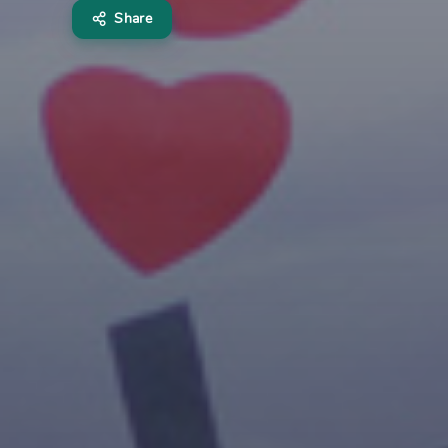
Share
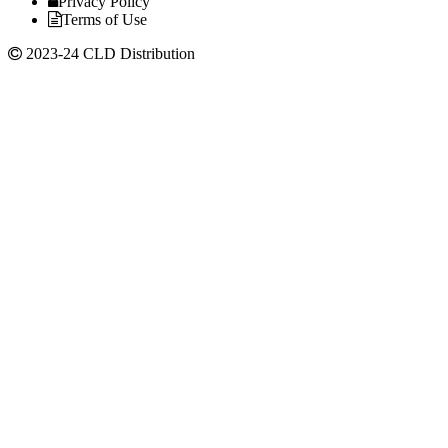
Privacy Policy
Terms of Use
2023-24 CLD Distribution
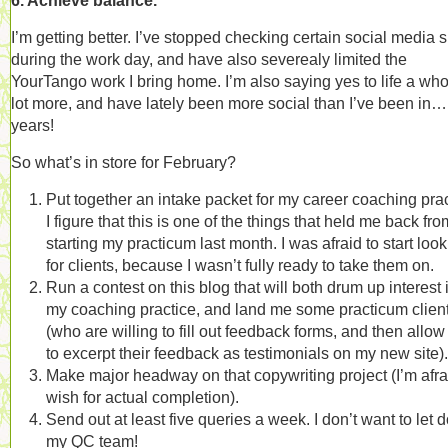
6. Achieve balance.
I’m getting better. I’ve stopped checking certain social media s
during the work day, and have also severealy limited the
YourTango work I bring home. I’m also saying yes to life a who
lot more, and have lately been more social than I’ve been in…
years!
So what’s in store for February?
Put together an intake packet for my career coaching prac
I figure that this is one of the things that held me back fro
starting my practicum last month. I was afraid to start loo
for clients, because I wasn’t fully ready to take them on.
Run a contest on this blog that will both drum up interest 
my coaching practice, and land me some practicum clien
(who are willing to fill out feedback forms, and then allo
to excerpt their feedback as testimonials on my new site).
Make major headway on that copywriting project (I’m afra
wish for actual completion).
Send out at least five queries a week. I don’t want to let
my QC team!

::::::

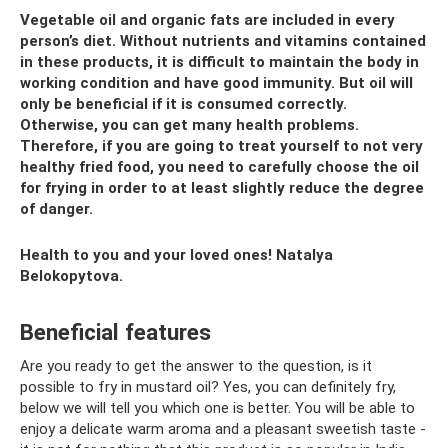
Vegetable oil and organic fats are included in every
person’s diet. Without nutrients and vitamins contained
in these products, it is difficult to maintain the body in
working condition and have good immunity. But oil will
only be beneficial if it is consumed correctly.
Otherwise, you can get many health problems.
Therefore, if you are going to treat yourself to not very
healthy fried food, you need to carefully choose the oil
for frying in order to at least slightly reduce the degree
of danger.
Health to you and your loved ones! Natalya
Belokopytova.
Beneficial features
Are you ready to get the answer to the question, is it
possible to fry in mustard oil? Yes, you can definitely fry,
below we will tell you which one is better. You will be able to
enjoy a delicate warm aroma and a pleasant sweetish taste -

::::::

From the data above, reproduce word for word the lines running from the line with "Vegetable oil and" to the line with "enjoy a delicate", ends included.

#### [ANSWER AREA]
Vegetable oil and organic fats are included in every
person’s diet. Without nutrients and vitamins contained
in these products, it is difficult to maintain the body in
working condition and have good immunity. But oil will
only be beneficial if it is consumed correctly.
Otherwise, you can get many health problems.
Therefore, if you are going to treat yourself to not very
healthy fried food, you need to carefully choose the oil
for frying in order to at least slightly reduce the degree
of danger.
Health to you and your loved ones! Natalya
Belokopytova.
Beneficial features
Are you ready to get the answer to the question, is it
possible to fry in mustard oil? Yes, you can definitely fry,
below we will tell you which one is better. You will be able to
enjoy a delicate warm aroma and a pleasant sweetish taste -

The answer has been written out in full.